Last spring we cruised to Spain. We spent one night in Cartagena, picked up a rental car and headed north.
Our drive took us up into the mountains and past El Escorial, about 30 miles northwest of Madrid. Philip II was very religious and built Escorial in the mid 1500s to be a retreat from the secular world. He designed it to be a palace, monastery and a grand mausoleum for Spain’s royal family.
It was late afternoon and we only had time for a couple photos from the highway.
Avila was our destination for the night. It is 3700 feet above sea level and in April it was pretty chilly.
Avila, a Unesco World Heritage site, is famous for its complete preserved medieval walls. Begun in 1090 the walls enclose 77 acres, are 2.5 kilometers long and have 9 gates. Avila is also the birthplace of Mother Teresa.
The streets in the historic area are very narrow. Driving inside the old city was a trial. We were able to drop our bags at the hotel but had to park our car outside the city walls. The hotel was the former renaissance palace of the Velada family.

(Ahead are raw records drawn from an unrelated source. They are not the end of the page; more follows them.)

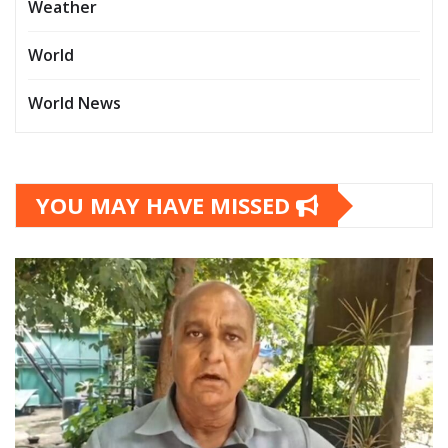
Weather
World
World News
YOU MAY HAVE MISSED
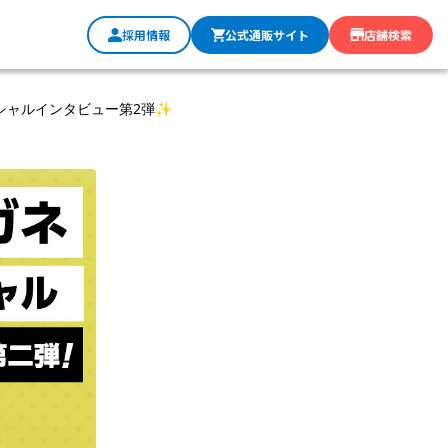
採用情報
公式通販サイト
店舗検索
シャルインタビュー第2弾✨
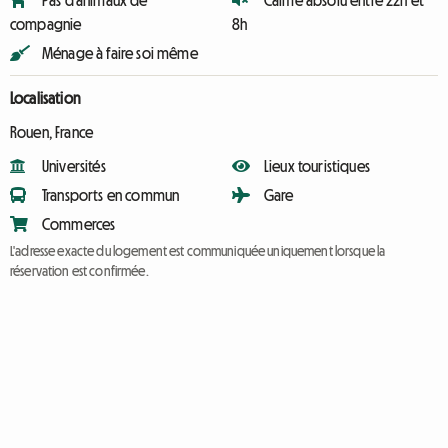
Pas d'animaux de
Calme absolu entre 22h et
compagnie
8h
Ménage à faire soi même
Localisation
Rouen, France
Universités
Lieux touristiques
Transports en commun
Gare
Commerces
L'adresse exacte du logement est communiquée uniquement lorsque la
réservation est confirmée.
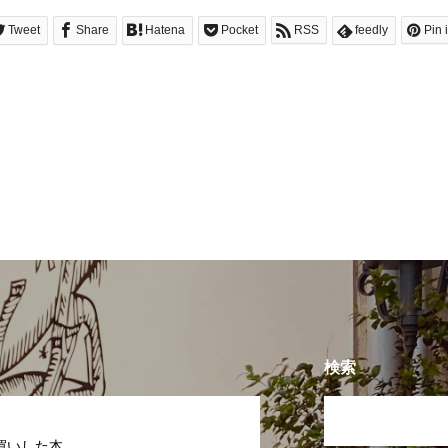
Tweet
Share
Hatena
Pocket
RSS
feedly
Pin i
検索
買いした本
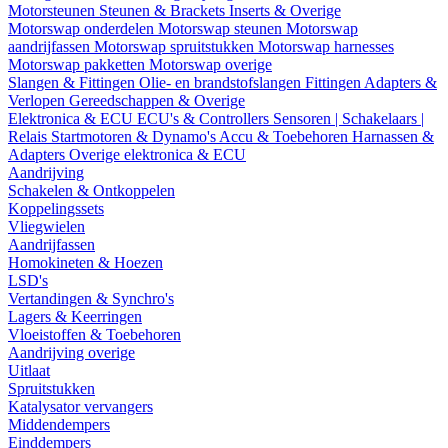
Motorsteunen
Steunen & Brackets
Inserts & Overige
Motorswap onderdelen
Motorswap steunen
Motorswap
aandrijfassen
Motorswap spruitstukken
Motorswap harnesses
Motorswap pakketten
Motorswap overige
Slangen & Fittingen
Olie- en brandstofslangen
Fittingen
Adapters &
Verlopen
Gereedschappen & Overige
Elektronica & ECU
ECU's & Controllers
Sensoren | Schakelaars |
Relais
Startmotoren & Dynamo's
Accu & Toebehoren
Harnassen &
Adapters
Overige elektronica & ECU
Aandrijving
Schakelen & Ontkoppelen
Koppelingssets
Vliegwielen
Aandrijfassen
Homokineten & Hoezen
LSD's
Vertandingen & Synchro's
Lagers & Keerringen
Vloeistoffen & Toebehoren
Aandrijving overige
Uitlaat
Spruitstukken
Katalysator vervangers
Middendempers
Einddempers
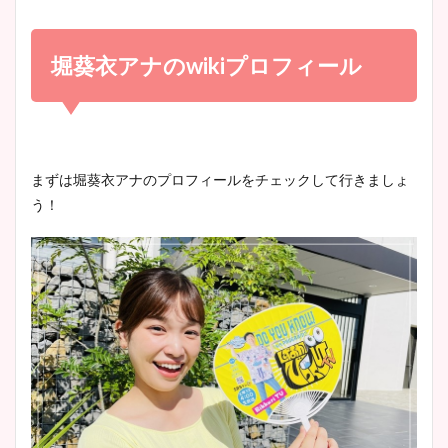
小室瑛莉子のカップ画像まと
め！足が美脚でニット衣装も
堀葵衣アナのwikiプロフィール
宇賀神メグアナのニット画像
かわいい！
まとめ！足も美脚でカップも
凄い！
清水麻椰アナのかわいい画
まずは堀葵衣アナのプロフィールをチェックして行きましょ
像！身長やカップ、同期や
う！
池谷実悠アナのメガネ画像が
wikiプロフもチェック！
かわいい！カップや水着姿も
まとめた！
大家彩香アナのかわいいカッ
プ画像まとめ！同期や実家に
wikiプロフも！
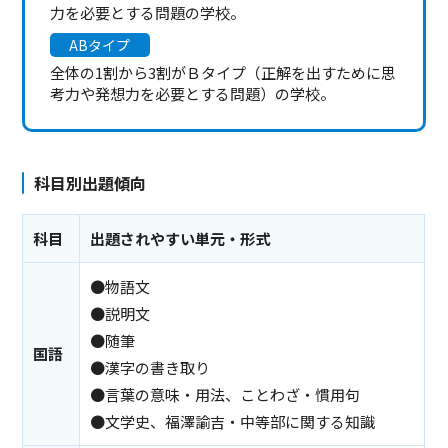
力を必要とする問題の学校。
ABタイプ
全体の1割から3割がＢタイプ（正解を出すために思
考力や発想力を必要とする問題）の学校。
科目別出題傾向
科目
出題されやすい単元・形式
●物語文
●説明文
●随筆
国語
●漢字の書き取り
●言葉の意味・用法、ことわざ・慣用句
●文学史、福澤諭吉・中等部に関する知識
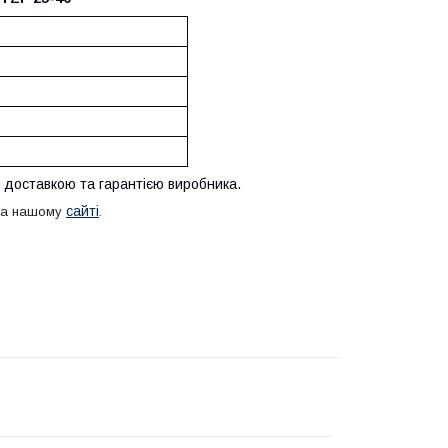
 доставкою та гарантією виробника.
сайті
 на нашому
.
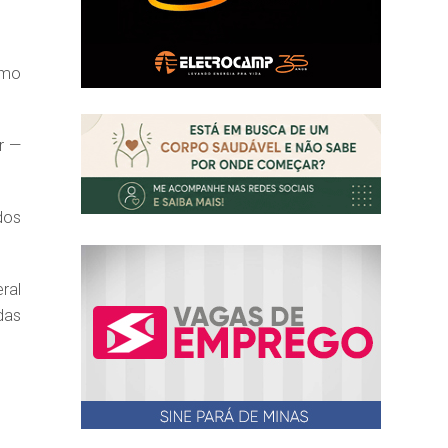
omo
r —
dos
ral
das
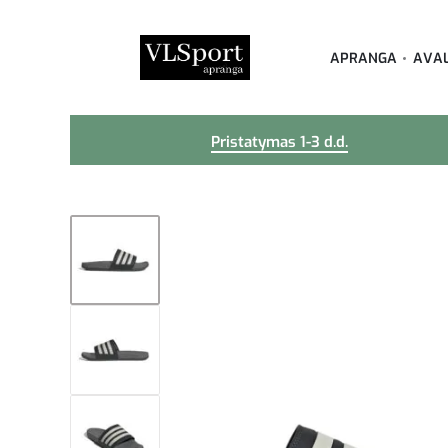
APRANGA
AVA
Pristatymas 1-3 d.d.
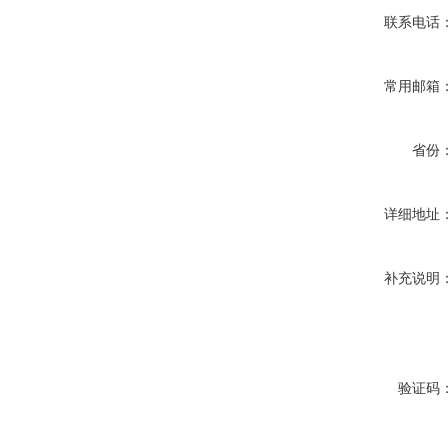
联系电话
常用邮箱
省份
详细地址
补充说明
验证码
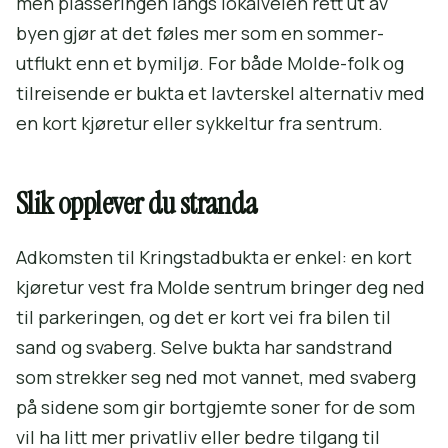
men plasseringen langs lokalveien rett ut av
byen gjør at det føles mer som en sommer-
utflukt enn et bymiljø. For både Molde-folk og
tilreisende er bukta et lavterskel alternativ med
en kort kjøretur eller sykkeltur fra sentrum.
Slik opplever du stranda
Adkomsten til Kringstadbukta er enkel: en kort
kjøretur vest fra Molde sentrum bringer deg ned
til parkeringen, og det er kort vei fra bilen til
sand og svaberg. Selve bukta har sandstrand
som strekker seg ned mot vannet, med svaberg
på sidene som gir bortgjemte soner for de som
vil ha litt mer privatliv eller bedre tilgang til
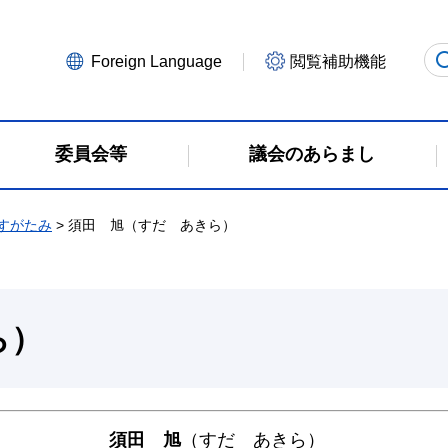
Foreign Language
閲覧補助機能
委員会等
議会のあらまし
すがたみ
> 須田 旭（すだ あきら）
ら）
名
須田 旭
（すだ あきら）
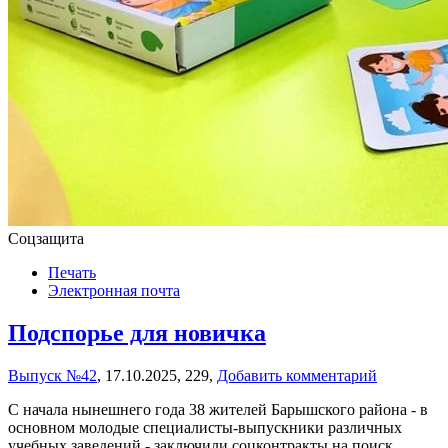
Соцзащита
Печать
Электронная почта
Подспорье для новичка
Выпуск №42
,
17.10.2025,
229,
Добавить комментарий
С начала нынешнего года 38 жителей Барышского района - в
основном молодые специалисты-выпускники различных
учебных заведений - заключили соцконтракты на поиск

Our room was small but the hotel was worth the hassle.
We had dinner in this beautiful courtyard and breakfast was served in another large atrium. Just what you would expect from a palace!
Just around the corner from the hotel was the Cathedral of Avila. Forming part of the city walls, the Cathedral was begun in 1107 and completed in the 16th century. It was the first Gothic cathedral in Spain. The exterior shows the medieval alliance between “the cross and the sword”, fortress on top and church below.
Lots of narrow streets and alleys make this a fun little town to get lost in… on foot.
You are never far from the fortified walls. Like the Cathedral, many buildings are built directly in the wall.
Built in the 15th century, the Los Guzmanes Tower houses the Regional Government.
The Convent of St Teresa was built in the 17th century. In the same plaza is the Sala de Reliquias where there is reported to be a shop that shows off, among other relics, Teresa’s finger still wearing an emerald ring. Eww…
The Palace of Polentinos was built in the early 16th century. It became a Military Academy in 1875 and is now a Military History Archive and Army Museum.
Plaza del Mercado Chico
The best view of Avila was on our drive out of town at the Cuatro Postes (the four posts).